Bach in Denver

2007-10-01 / Denver Post / Kyle MacMillan

Pianist lives up to global billing

Friends of Chamber Music was smart to book Angela Hewitt’s Well-Tempered Clavier,” a monumental performance.

Denver often has to look on from afar as major classical-music undertakings happen in New York City or elsewhere. But not this time.

To its enormous credit, the Friends of Chamber Music was among the first groups to sign on when Canadian pianist Angela Hewitt announced her intention to perform “The Well-Tempered Clavier” in venues around the world.

Hewitt’s Denver presentation is part of what became a 14-month international tour, during which she will present the work in about 40 cities. Before coming to Colorado, the pianist was in Bogota, Colombia, for performances there.

Outside the period-instrument and organ worlds, Johann Sebastian Bach’s keyboard works are not frequently heard. “The Well-Tempered Clavier” is even rarer because of the sheer monumentality of the work, which requires considerable endurance on the part of both the player and audience.

The piece, which lasts about 4 1/2 hours in total, consists of two sets or books of 24 preludes and fugues dated 1722 and 1744, respectively. Hewitt offered an intense, all-engaging performance of the first book Sunday afternoon in Gates Concert Hall as part of the Friends’ new piano series, and she returns Wednesday to complete the work during an already sold-out concert.

Few pianists are more suited to this musical challenge than Hewitt. Bach has been part of her life since childhood, and her instinctive connectedness with the composer and long experience with his music can be felt in every bar.
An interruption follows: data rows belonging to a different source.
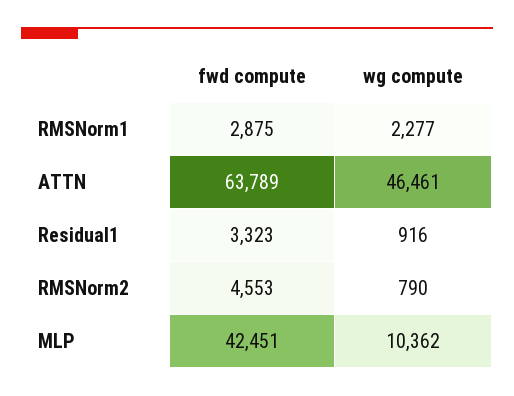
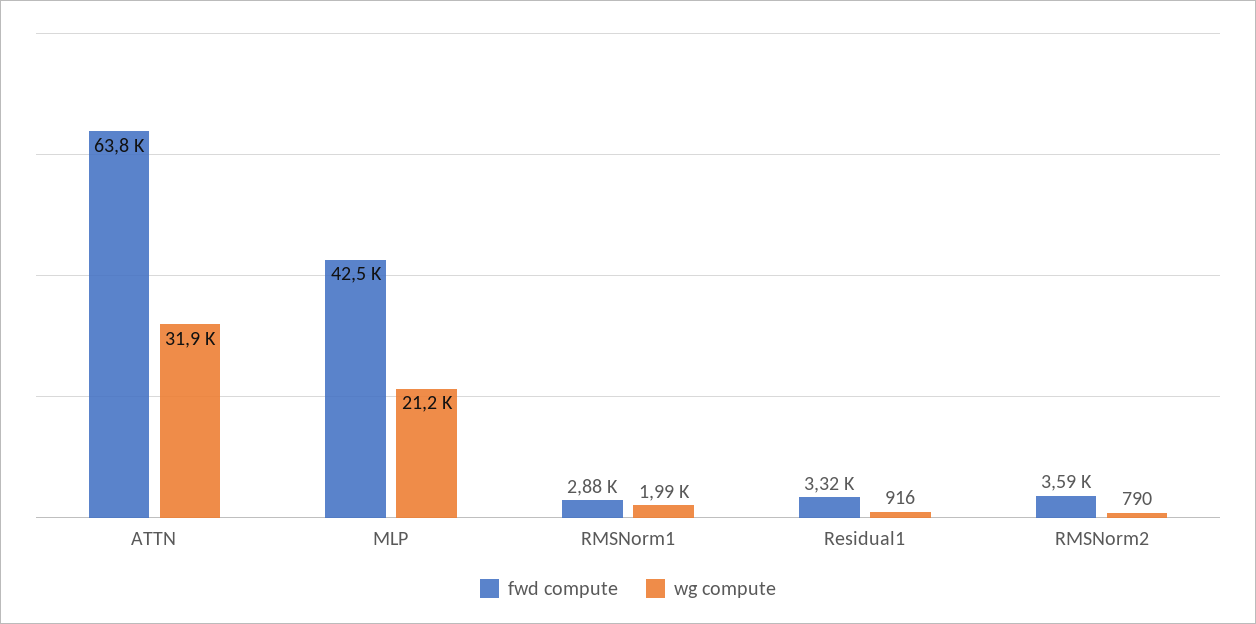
wg compute, RMSNorm1: 2277 -> 1990
wg compute, ATTN: 46461 -> 31900
fwd compute, RMSNorm2: 4553 -> 3590
wg compute, MLP: 10362 -> 21200

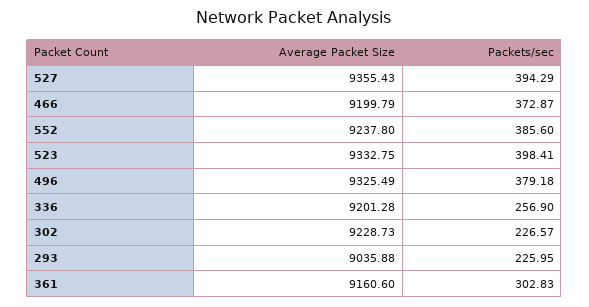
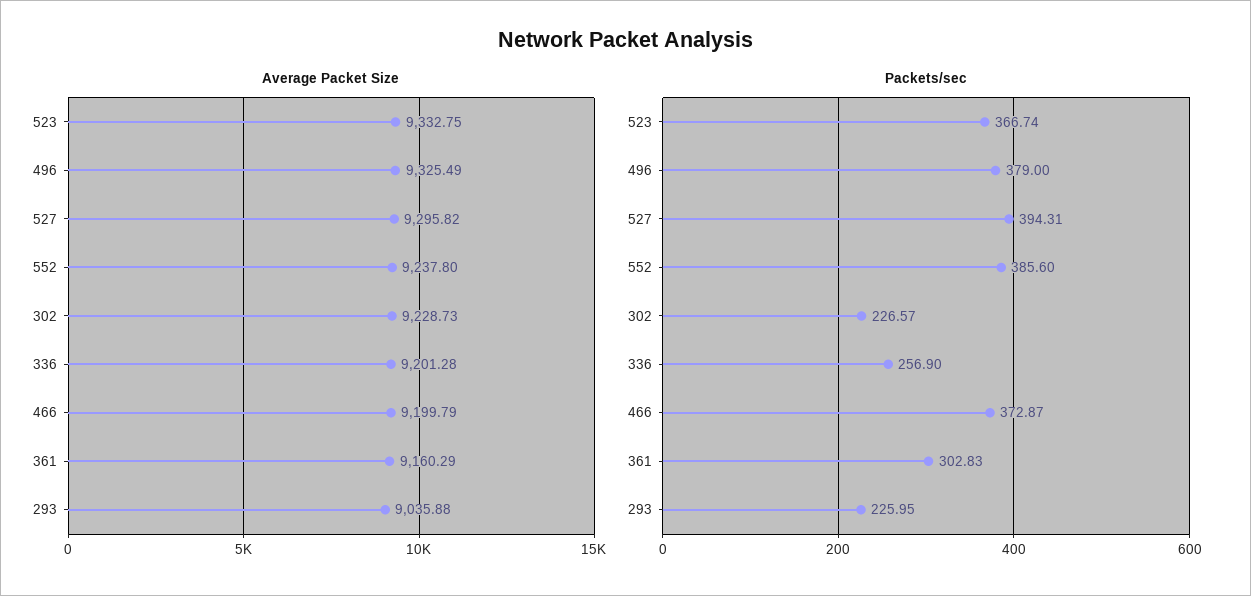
Average Packet Size, 527: 9355.43 -> 9295.82
Packets/sec, 527: 394.29 -> 394.31
Packets/sec, 523: 398.41 -> 366.74
Packets/sec, 496: 379.18 -> 379
Average Packet Size, 361: 9160.6 -> 9160.29

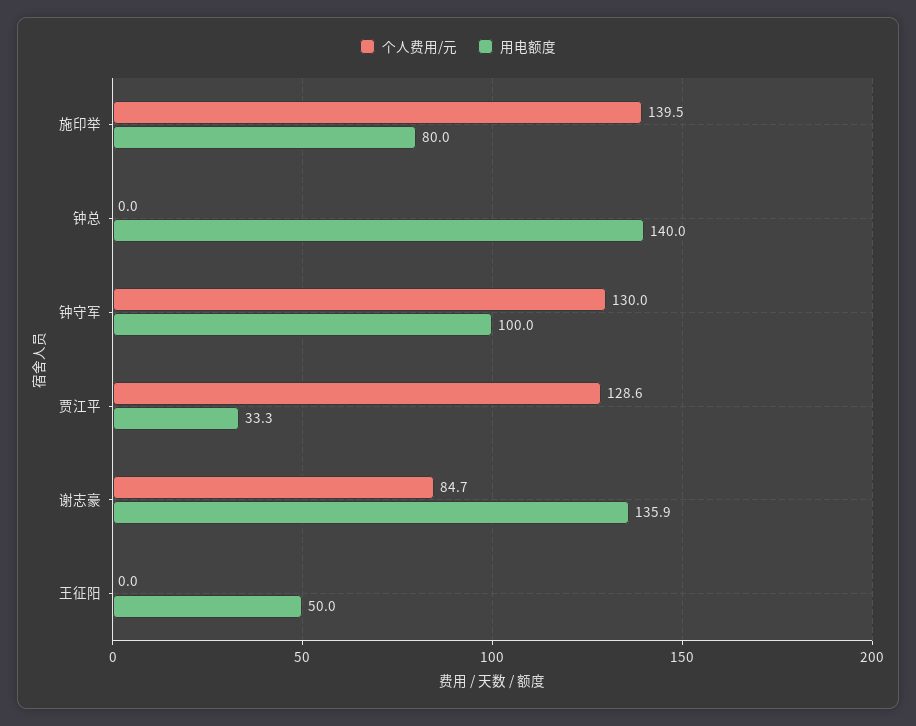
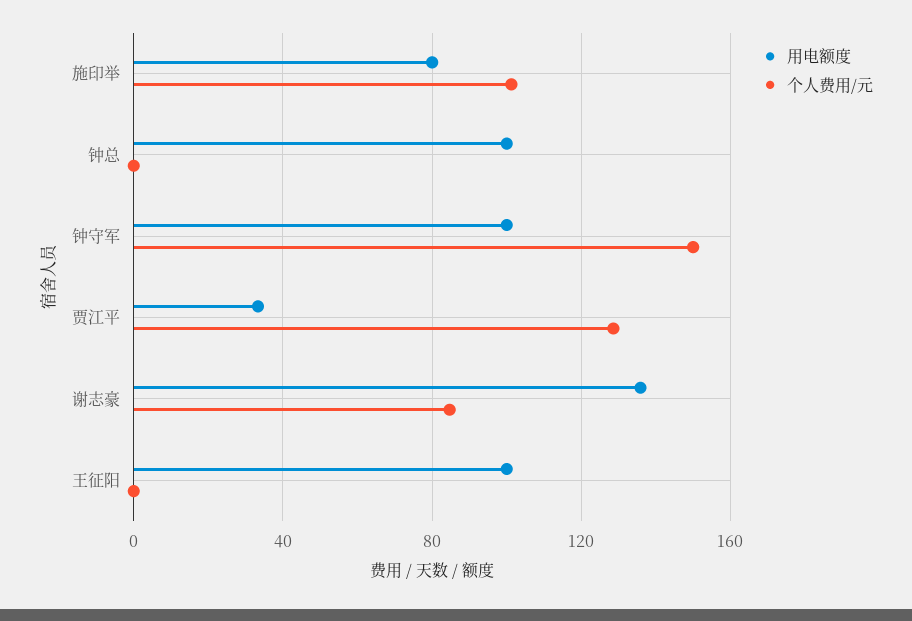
个人费用/元, 施印举: 139.5 -> 100
用电额度, 钟总: 140 -> 100
个人费用/元, 钟守军: 130 -> 150
用电额度, 王征阳: 50 -> 100

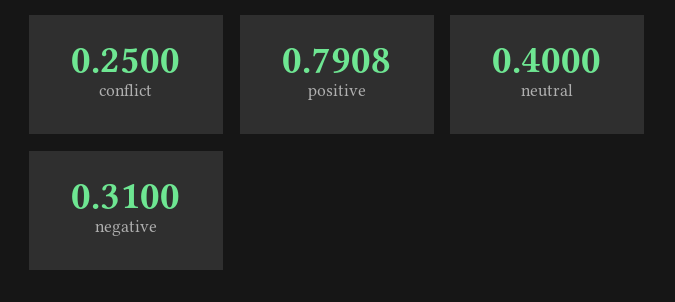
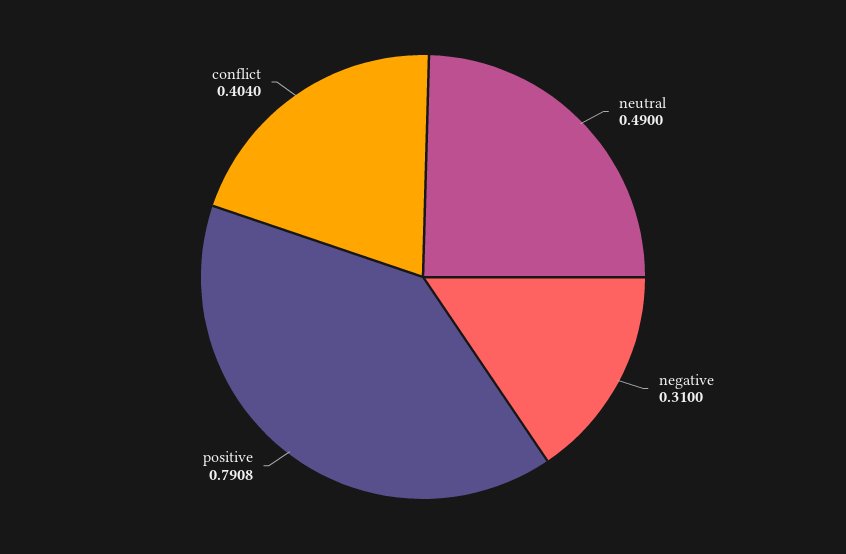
conflict: 0.25 -> 0.404
neutral: 0.4 -> 0.49

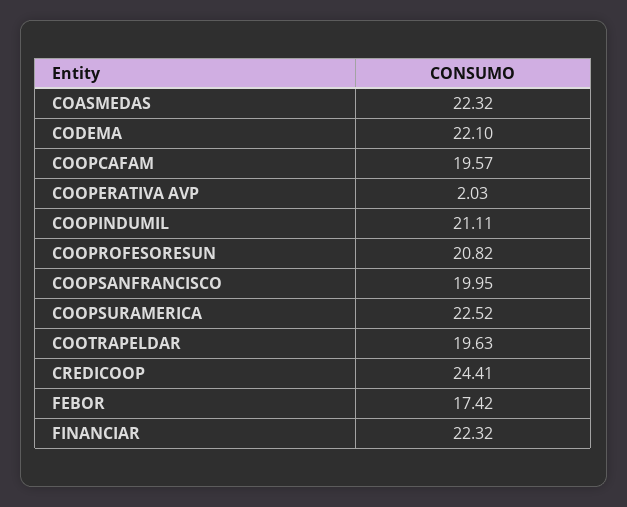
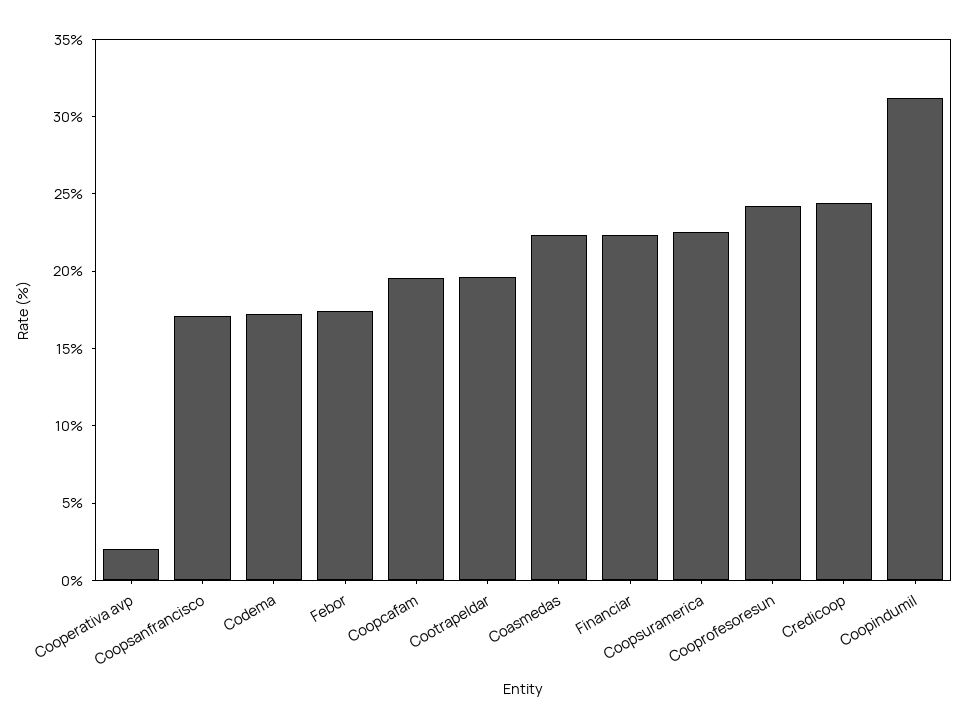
CODEMA: 22.1 -> 17
COOPINDUMIL: 21.11 -> 31
COOPROFESORESUN: 20.82 -> 24
COOPSANFRANCISCO: 19.95 -> 17

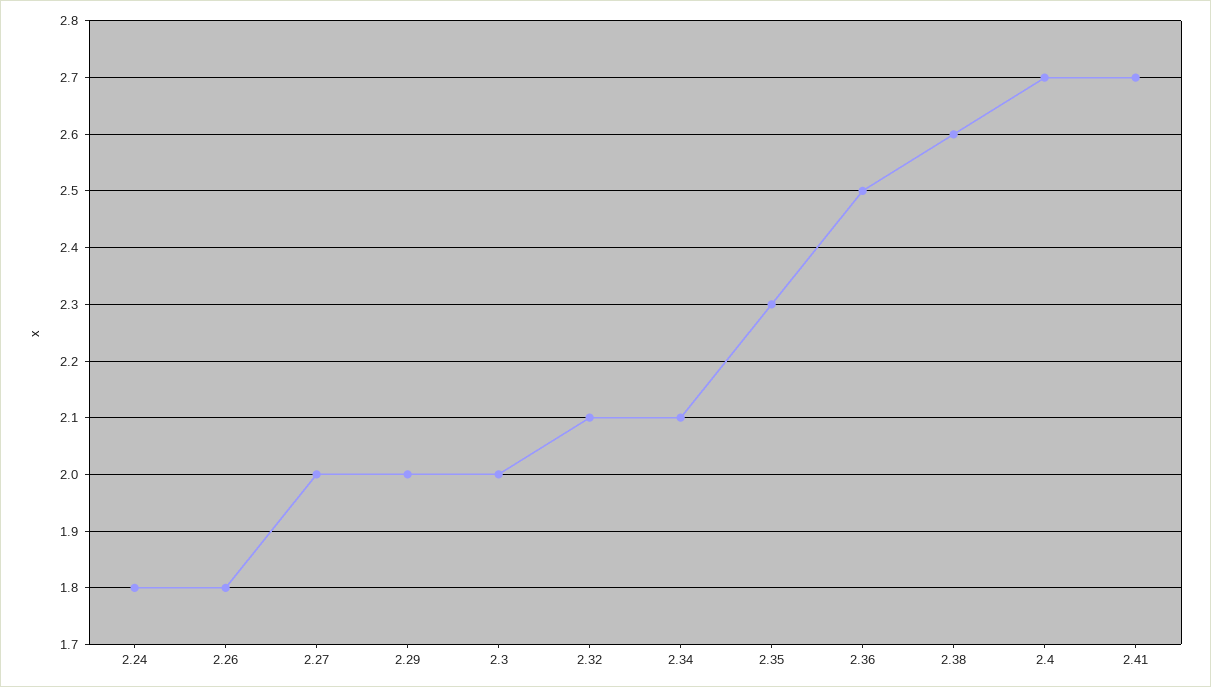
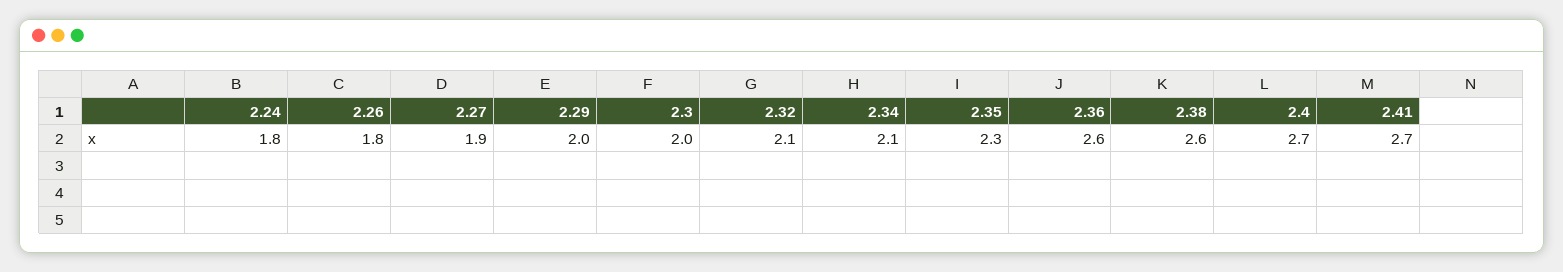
2.27: 2 -> 1.9
2.36: 2.5 -> 2.6

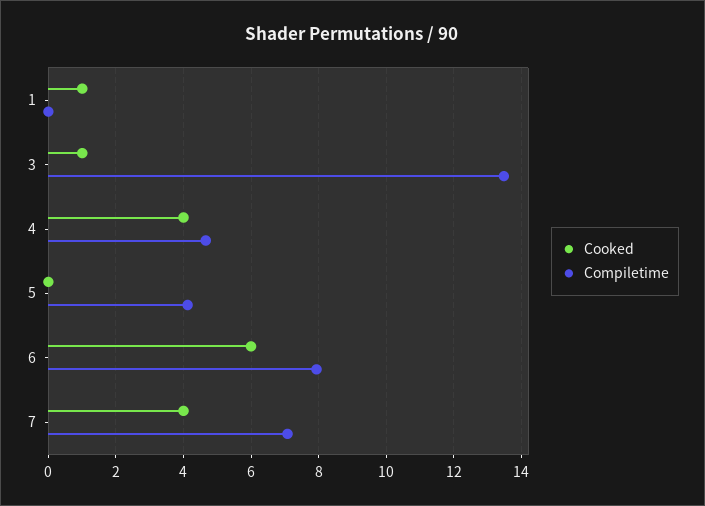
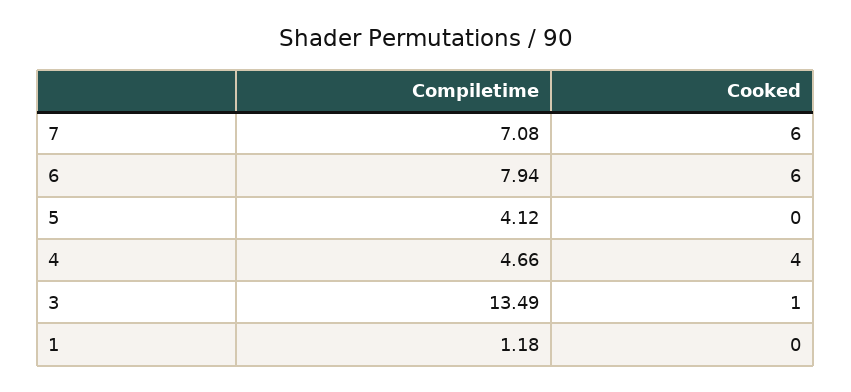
Cooked, 1: 1 -> 0
Compiletime, 1: 0 -> 1.18
Cooked, 7: 4 -> 6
Of course, she possesses superb technique and a sensitive touch. But she brings so much more to her playing, including an inner propulsiveness and an honest, unforced style.

Hewitt uncovered and artfully conveyed the essence of each of the sets of preludes and fugues, investing them with weight and substance and achieving no shortage of “wow” moments.

Among them was her mournful, almost haunting take on the C sharp minor fugue. It slowly built in power, which seemed to inexorably well up from inside.

And for sheer virtuosity, it was hard to top the flurry of flying fingers in the G major prelude, which turned into a dense, intertwined fugue.”